GLOFs are catastrophic discharge of water from glacial lakes. As the glaciers retreat, they leave behind reservoirs of water which grow in size over time. The walls which hold the water in place are structurally unstable and weak, and undergoing constant changes. This increases the risk of breach in these walls and a sudden, devastating discharge of large quantities of water.
These GLOF events have increased in frequency in the latter part of the twentieth century, resulting in loss of life, property and livelihoods in Bhutan and the Himalayan region. Bhutan’s very own devastating GLOF in 1994 from Luggye Tsho killed 20 people, numerous Yaks and damaged dozens of houses and other source of livelihoods and pastureland. Studies have confirmed the presence of 25 ‘potentially dangerous’ glacial lakes in Bhutan, and Thorthormi is one of them.
Moreover, the Lunana area is a basin with altitudes of 4300-4500 meters (m) between the main Himalayan divide and mountains and plateau with 5000-5500m altitudes to the south. The large glaciers are located in the Lunana basin, while smaller glaciers are on plateaus that stretch to the south from the basin.
Field observations and investigation by map and satellite images indicate that supra glacial lakes on the glaciers tend to connect with each other and grow to a large lake rapidly. Lunana is seeing this happen since the 1970s due to retreat and/or melting of glaciers, which subsequently resulted in the 1994 event.

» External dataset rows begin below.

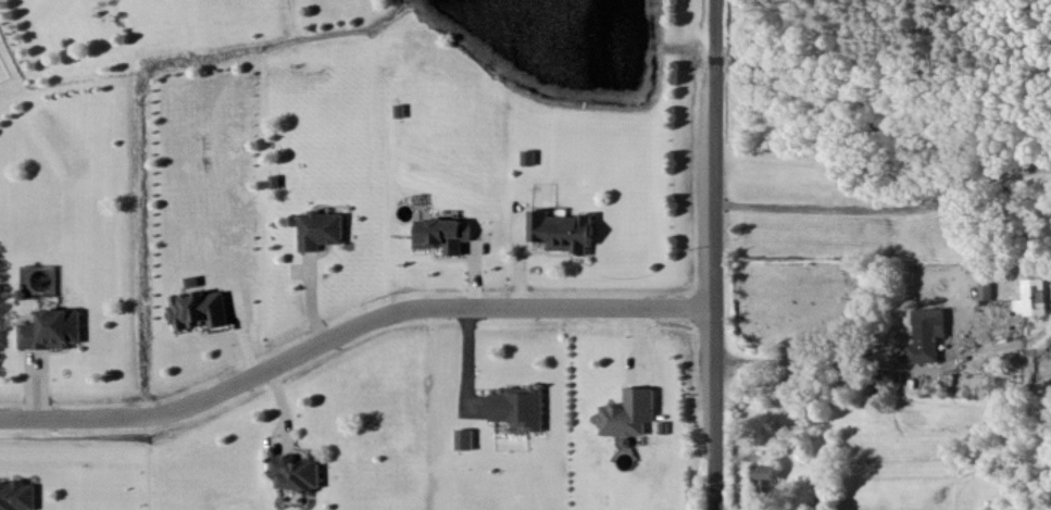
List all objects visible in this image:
building: (529, 157)
road: (881, 208)
building: (321, 229)
building: (563, 230)
building: (446, 234)
road: (705, 254)
building: (987, 290)
building: (1034, 297)
building: (200, 309)
building: (54, 329)
road: (347, 330)
building: (928, 335)
building: (521, 406)
building: (630, 412)
building: (466, 439)
building: (297, 471)
building: (767, 478)
building: (17, 495)

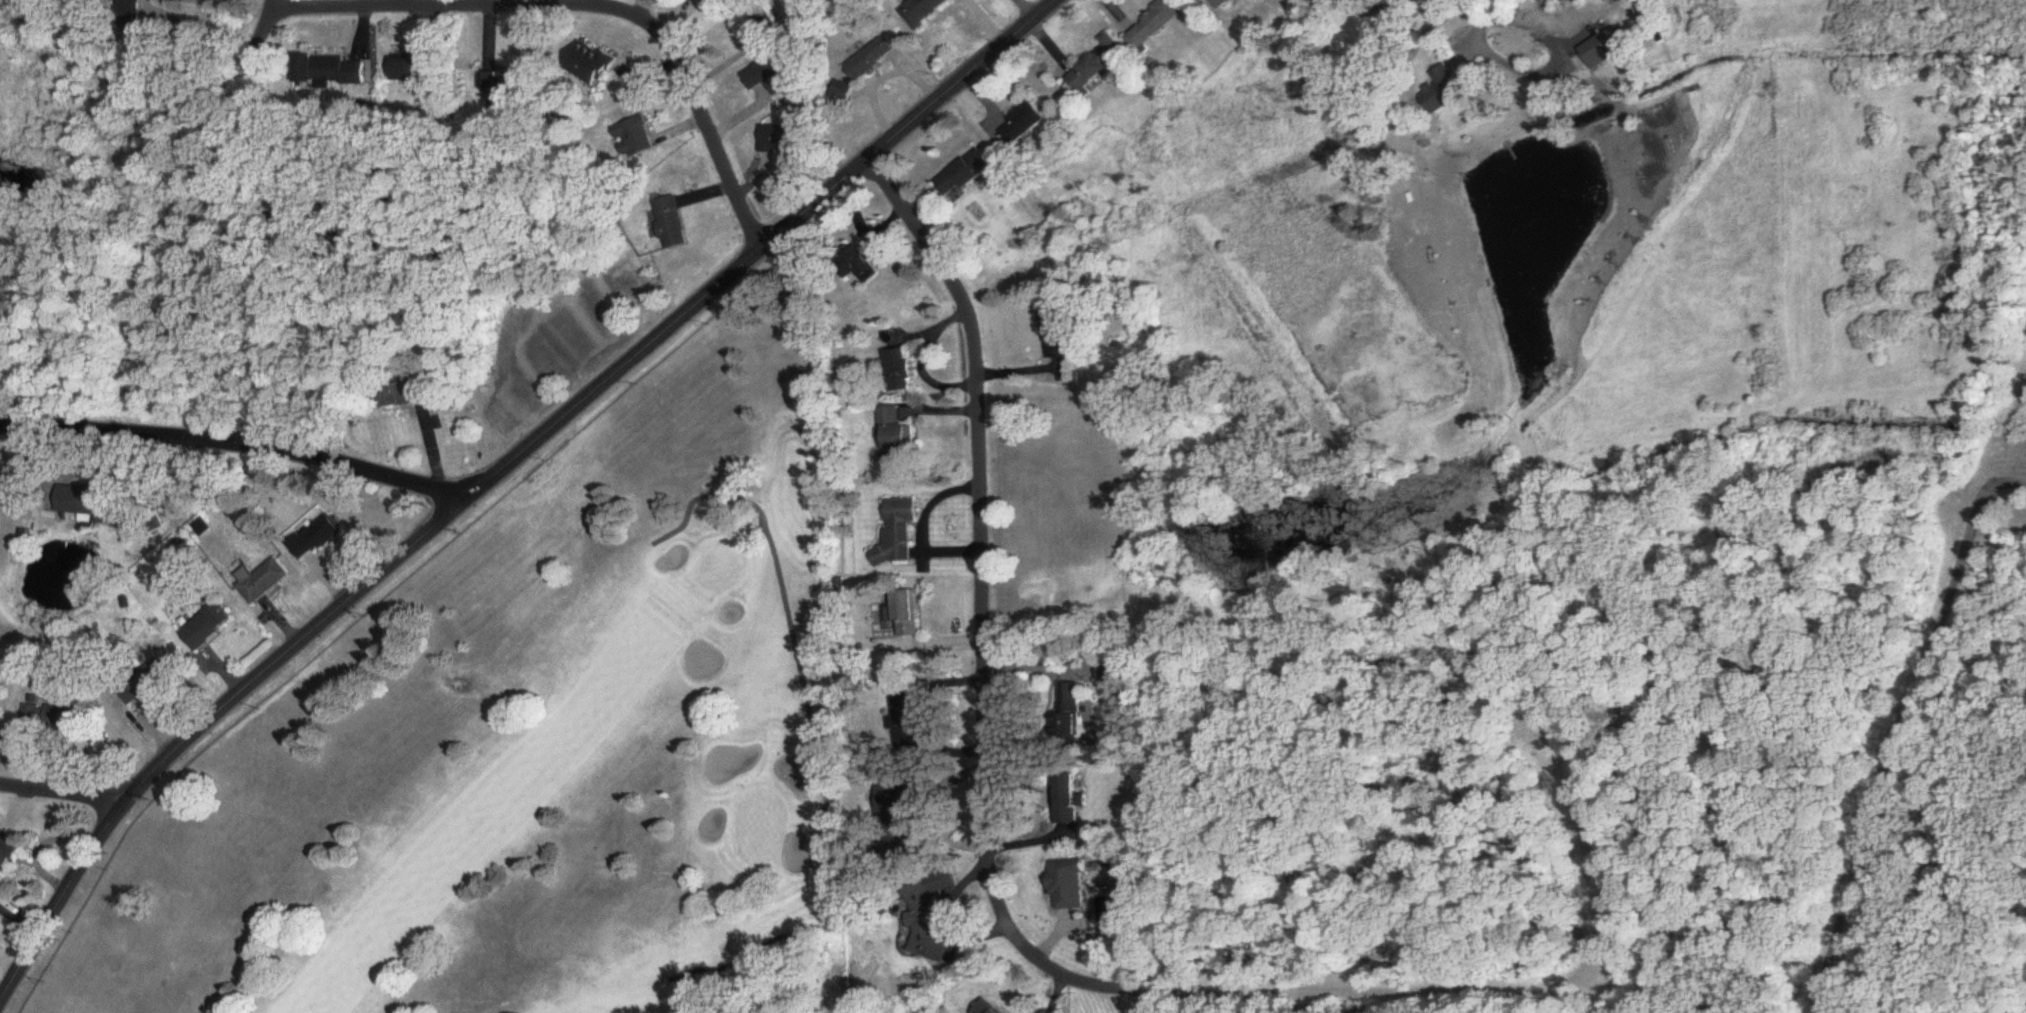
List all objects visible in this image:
building: (1229, 1)
building: (1245, 1)
road: (589, 10)
building: (927, 12)
building: (127, 17)
building: (769, 21)
building: (1155, 24)
road: (1475, 26)
building: (1601, 52)
building: (875, 58)
building: (593, 64)
building: (1099, 64)
building: (413, 70)
building: (325, 71)
building: (773, 77)
building: (505, 91)
building: (1447, 91)
building: (845, 93)
building: (1026, 123)
building: (636, 138)
building: (777, 139)
building: (966, 174)
road: (173, 211)
building: (670, 225)
road: (767, 253)
building: (863, 266)
building: (1056, 330)
building: (904, 371)
building: (403, 394)
building: (897, 438)
road: (237, 449)
building: (87, 502)
building: (900, 533)
building: (317, 539)
building: (262, 581)
building: (910, 614)
building: (208, 627)
building: (145, 682)
building: (907, 705)
building: (1074, 716)
building: (50, 719)
road: (202, 726)
road: (1903, 732)
park: (539, 754)
road: (61, 794)
building: (1071, 799)
building: (896, 801)
building: (16, 815)
building: (11, 852)
building: (1071, 887)
road: (994, 894)
building: (925, 926)
building: (987, 1008)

According to research, Luggye, Raphstreng and Thorthormi Lakes are the three potentially dangerous glacial lakes in the Lunana region. These glacial lakes contain large volumes of water, are bound to each other and interact sensitively through water flux and erosion. Constant and regular monitoring of glaciers and glacial lakes is required to prepare necessary mitigation activities.
Thorthormi glacier had no supra glacial ponds on it during the 1950s but now there are numerous ponds that are enlarging and becoming interconnected. The lake measured only 1.28 sqkm in 2001 but is now by far the largest glacial lake in Lunana with a total surface area increase to 3.42 sqkm and ‘still growing’.

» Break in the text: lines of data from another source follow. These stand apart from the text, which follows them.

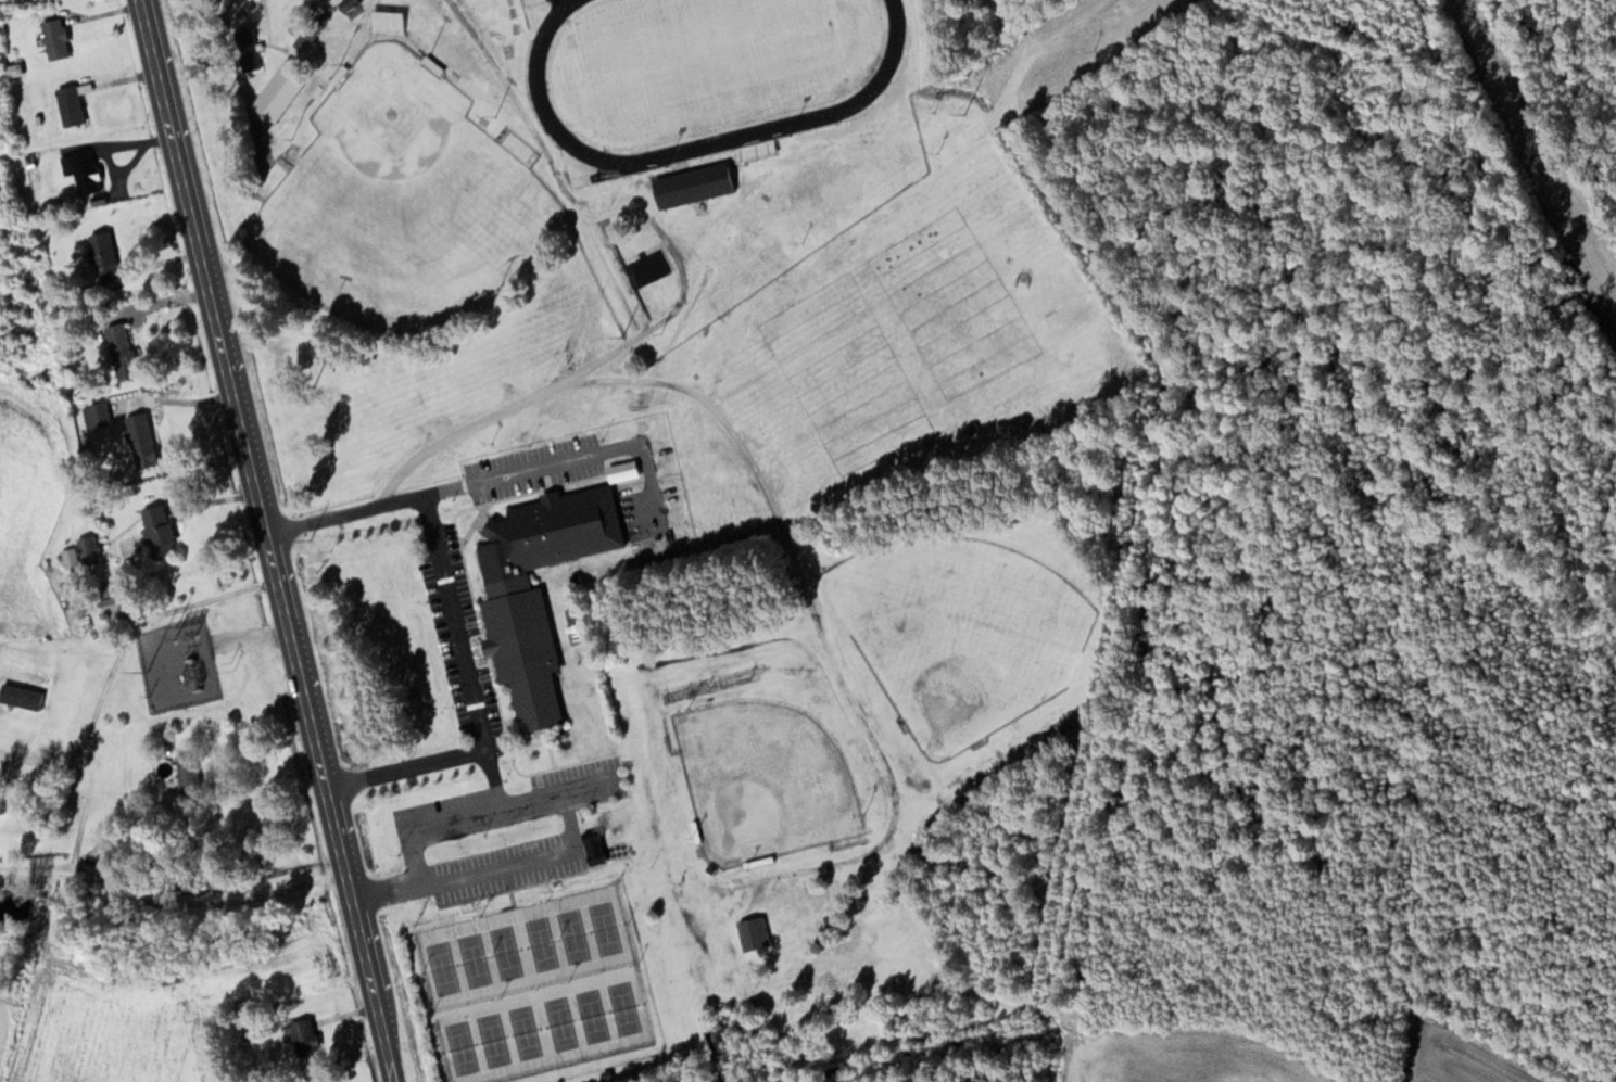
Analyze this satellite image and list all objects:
building: (310, 33)
building: (54, 37)
building: (250, 47)
park: (703, 63)
track: (702, 68)
building: (283, 88)
track: (864, 90)
building: (67, 104)
building: (80, 171)
building: (699, 184)
park: (401, 202)
road: (611, 210)
building: (99, 245)
building: (658, 289)
park: (892, 338)
building: (118, 345)
building: (94, 413)
building: (136, 431)
road: (496, 474)
building: (155, 530)
road: (784, 530)
road: (266, 541)
building: (68, 556)
building: (535, 588)
park: (963, 629)
building: (19, 695)
building: (184, 772)
park: (766, 778)
building: (592, 846)
building: (757, 933)
park: (532, 986)
building: (301, 1036)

These growing and merging processes of lakes pose great threat. According to the Department of Geology and Mines (DGM), the worst case scenario of the changes is a combined GLOF of these lakes with resultant outflow of over 53 million cubic metres of water, three times catastrophic than the 1994 GLOF.

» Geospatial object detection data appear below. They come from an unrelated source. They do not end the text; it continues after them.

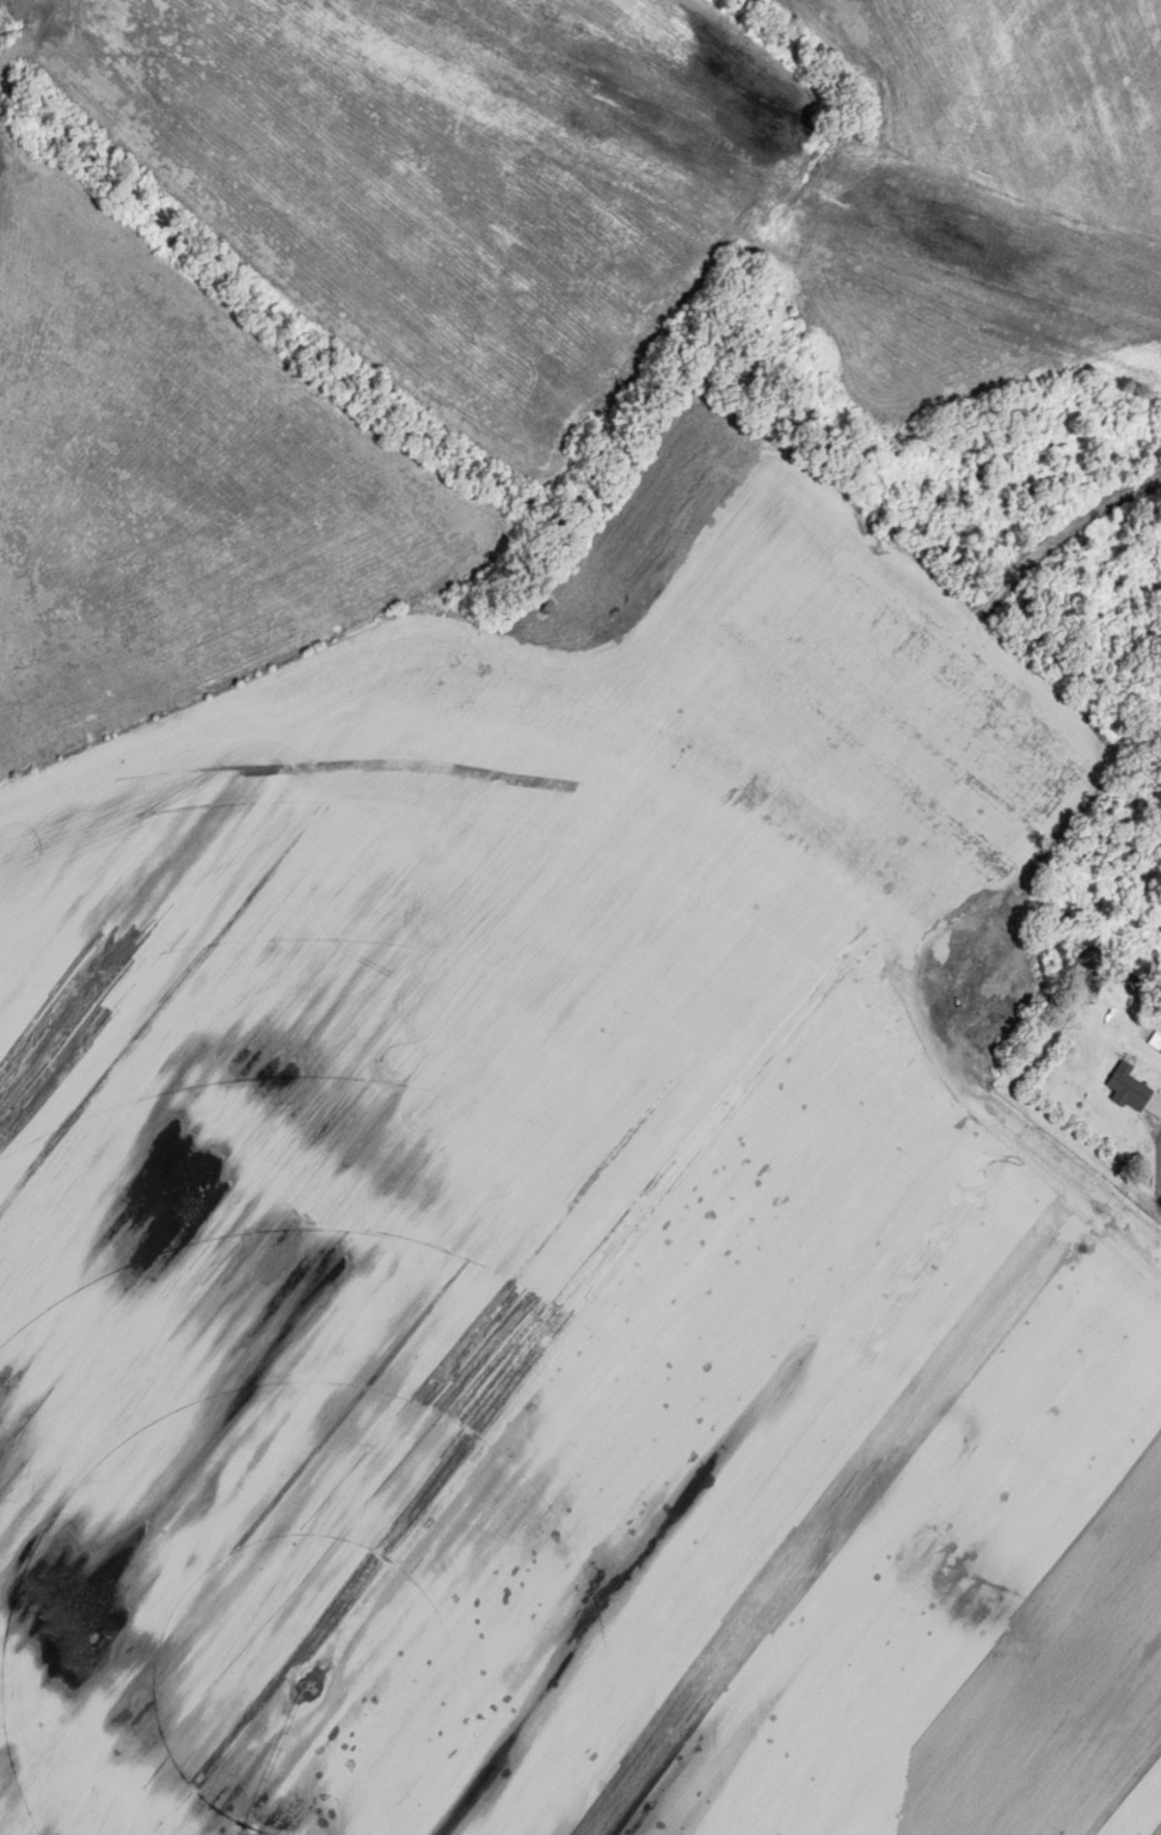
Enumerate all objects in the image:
road: (1062, 534)
building: (1086, 996)
building: (1132, 1089)
road: (1159, 1174)
road: (1154, 1208)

The Throthormi is located between Luggye and Raphstreng Lakes, raising concerns over the stability of the moraine dam which has been decreasing in its size over the years.
If there is a breach, a chain reaction would be caused if one of the lakes in Lunana bursts open. The Raphstreng Lake where earlier artificial canalizing had been carried out would not be able to hold the water from the Thorthormi in case it leaks due to a moraine wall failure.
What causes the outbursts?
It’s the spillage of melting ice. Bhutan has more than 700 glacial lakes but they are melting at an alarming rate due to climate change and rise in temperature.
A significant portion of ice and billions of gallons of water is lost annually from the mountains of Bhutan. Bhutan lost 17 gigatons of glacier ice summing up to a staggering 17,000 trillion liters of water between the years 2004 and 2020.
The NCHM has found out that if the temperature rise by 1 degree celsius, Bhutanese glaciers will shrink by 25 percent and if there is a steady climate, 10 percent of Bhutanese glaciers will vanish in few decades.
According to Hydrologists in the country, in 1957, Thorthormi was a glacier. However, due to climate change event over 2004, the glacier has changed to a lake. This loss of glaciers led to flash floods, debris flow and landslides similar to the 1994 event and therefore, culminated in the devastating flash floods of Gelephu, Phuentsholing and Lhuntse in July this year.
NCHM has further updated ‘17 potential dangerous’ lakes in the Punatsangchhu basin since 2021, aptly phrased as the ‘Ticking Time Bombs’ by glaciologists around the globe.